Kafka » Overview
ROM supports Apache Kafka via rom-kafka adapter, that is built on top of the poseidon ruby driver.
Before v0.1.0 the adapter is still in alpha. If you find any inconsistency, please feel free to ask your questions at the ROM chatroom and report issues on github.
Intro
The adapter provides access to Kafka brokers in much the same way as other adapters do for corresponding datastores with some specifics:
By the very nature of Kafka, it allows only creating (publishing) messages, and reading (consuming) them. No 'update' and 'delete' commands are available.

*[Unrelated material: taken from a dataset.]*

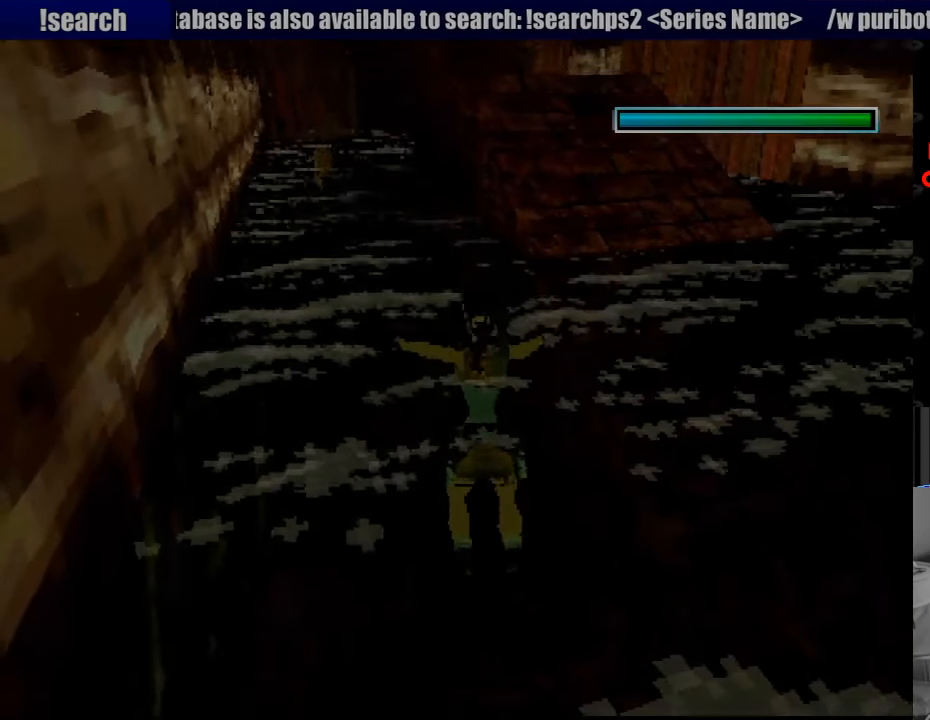
{"buttons": ["DPAD_UP"], "events": [[333, "DPAD_LEFT", "up"]]}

Reading messages from Kafka also differs from what you'd expect from a database. Kafka only supports reading a sequence of messages from a topic's partition, starting from some offset . You can neither reorder messages or filter them in any way. That operations are up to domain application. All you can define is the topic (relations), its partition, initial offset, and limit for number of messages to output.
Setup
Set a Kafka gateway in a ROM generic way. When setting a gateway
you have to specify the client_id
and a list of Kafka brokers. Brokers can be
set in the following ways:
# by default (connects to host 'localhost', port 9092)
ROM::Configuration.new(:kafka, client_id: :admin)
# with inline address (host:port)
ROM::Configuration.new(:kafka, 'localhost:9092', client_id: :admin)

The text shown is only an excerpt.